Eigenvalues of a traceless matrix

The trace of a $n \times n$ matrix $M$ is the sum of its eigenvalues, which itself is the opposite of the coefficient of $x^{n-1}$ in its characteristic polynomial $\chi_M(\lambda)$.

Therefore, using Cayley-Hamilton theorem (saying that $\chi_M(M)=0)$, one can characterize a traceless matrix as a matrix whose $n$th power can be expressed as a linear combination of $I,M,M^2,...M^{n-2}$ (no $M^{n-1}$).

In the particular case $n=3$, the condition boils down to the existence of constants $p,q$ such that :

$$\chi_M(M)=0 \ \ \iff \ \ M^3-pM-qI_3=0 \ \ \iff \ \ M^3=pM+qI_3\tag{1}$$

with necessarily $q=\det(M)$ (once again due to Cayley-Hamilton theorem).

An illustrative example : let us consider the case where $M$ is a $3 \times 3$ skew-symmetric (hence traceless) matrix :

$$M=\begin{pmatrix}\ \ \ 0&-c& \ \ \ b\\ \ \ \ c& \ \ \ 0&-a\\-b& \ \ \ a& \ \ \ 0\end{pmatrix}$$

A small computation shows that

$$M^3=-(a^2+b^2+c^2)M+0 I_3\tag{2}$$

(compare with formula (1))

Geometric interpretation : such a matrix can be associated with the linear operation "cross product with vector $V=(a,b,c)$" often denoted $[V]_{\times}$ (see here).
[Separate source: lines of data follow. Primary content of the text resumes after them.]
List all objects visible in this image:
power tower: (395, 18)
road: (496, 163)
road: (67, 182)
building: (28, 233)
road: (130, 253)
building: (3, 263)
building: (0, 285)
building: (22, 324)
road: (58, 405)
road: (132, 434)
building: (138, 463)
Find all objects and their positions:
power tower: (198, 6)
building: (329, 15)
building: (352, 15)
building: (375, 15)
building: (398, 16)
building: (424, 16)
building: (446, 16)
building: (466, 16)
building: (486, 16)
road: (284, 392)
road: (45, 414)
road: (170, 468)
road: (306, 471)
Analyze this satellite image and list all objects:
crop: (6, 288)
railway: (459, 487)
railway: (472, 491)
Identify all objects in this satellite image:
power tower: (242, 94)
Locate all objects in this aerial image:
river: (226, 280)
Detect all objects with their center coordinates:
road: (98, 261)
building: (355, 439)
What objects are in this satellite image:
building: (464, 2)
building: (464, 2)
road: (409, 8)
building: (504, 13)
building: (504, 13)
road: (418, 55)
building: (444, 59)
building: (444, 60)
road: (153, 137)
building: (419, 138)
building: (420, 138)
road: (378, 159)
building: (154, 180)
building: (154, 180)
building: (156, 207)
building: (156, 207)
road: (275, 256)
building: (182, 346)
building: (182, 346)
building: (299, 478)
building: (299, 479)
Therefore, formula (3) means that, for any vector $W$

$$V \times (V \times (V \times W))= -\|V\|^2 W$$

(make a drawing !)

Suppose we're working in $\mathbb{C}$, such that there're always n eigenvalues counting multiplicity.

In 3D, you can simply require the matrix to be not invertible (so $0$ is an eigenvalue). Then by $\lambda_1+\lambda_2+\lambda_3=0$, the eigenvalues look like $(0,\lambda,-\lambda)$. However, for higher dimensions, simple conditions like the 3D case feels unlikely to exist for me.

You can add strong(special) conditions on $M$ to make it true though. For example: any matrix that is similar to some real skew-symmetric matrix is traceless, and it has purely imaginary eigenvalues that do come in pairs.